*Work to do*:
(1) In the text on deploying a dbt project, what kind of tool is Github Actions described as?
(2) Carry on the text about deploying a dbt project from its last sentence, adding further deployment options in the same format.

───── Text extract ─────

Deploying a dbt project often refers to the processes of orchestrating, scheduling, and managing its runs in different environments. A well-deployed dbt project ensures timely data transformations, high reliability, and seamless integration with other components of the data stack. Here are some popular options for deploying your dbt project:

  1. Github Actions:

    • Description: A powerful CI/CD pipeline automation tool built into Github’s existing development architecture. You can schedule workflows or trigger them based on other Git actions like commits or merges.
    • Advantages: Simple to set up, can be managed by less technical users (like data analysts who are new to dbt and probably new to software development and orchestration).
  2. Dagster:

    • Description: A data orchestrator that allows you to define, schedule, and monitor data workflows. Dagster has built-in support for dbt.
    • Advantages: Strong focus on testing, monitoring, and local development, with a unique type system for data validation.

───── Data lines ─────

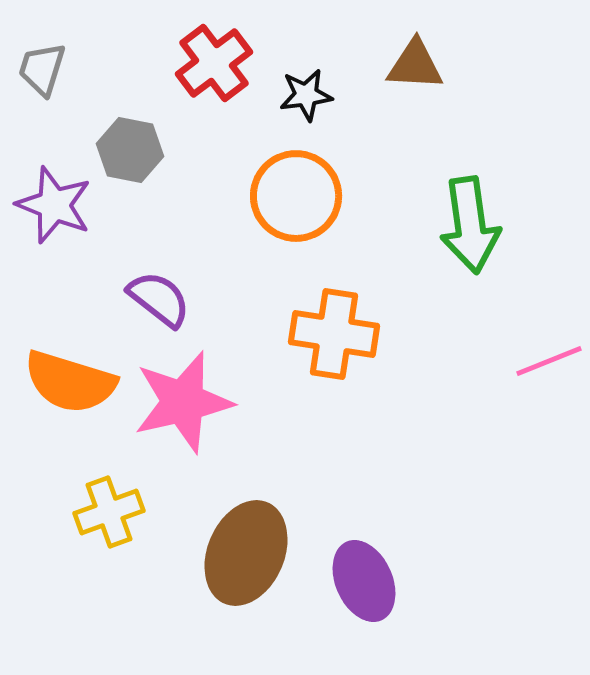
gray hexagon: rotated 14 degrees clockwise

─────

*Results*:
(1) A powerful CI/CD pipeline automation tool built into Github's existing development architecture.

(2)
  3. Custom Scripts and Cron Jobs:

    • Description: For simpler deployment needs, you can use basic scripts (bash, Python, etc.) to run dbt commands. These scripts can then be scheduled using Cron (on UNIX systems) or Task Scheduler (on Windows).
    • Advantages: Lightweight, no additional infrastructure required, and quick to set up for straightforward workflows.
  4. Apache Airflow:

    • Description: A platform to programmatically author, schedule, and monitor workflows. You can create custom Airflow operators or use the BashOperator to run dbt commands.
    • Advantages: High configurability, extensible through plugins, supports complex dependency management, and integrates seamlessly with many other data tools. You can use a tool like Astronomer to make the process easier.
  5. dbt Cloud:

    • Description: A managed service offered by dbt Labs, the creators of dbt. It provides a web-based interface for running, scheduling, and managing dbt projects.
    • Advantages: Integrated job scheduling, built-in authentication, direct support, version control integration (like Git), and a dedicated environment for development and production.
  6. Container Orchestration Systems:

    • Examples: Kubernetes or Amazon ECS.
    • Description: You can containerize your dbt project using Docker and then use orchestration systems to manage its deployment, scaling, and operation.
    • Advantages: Scalability, efficient resource usage, consistency across environments, and potential for seamless integration with cloud-native data stacks.
  7. Serverless Platforms:

    • Examples: AWS Lambda, Google Cloud Functions.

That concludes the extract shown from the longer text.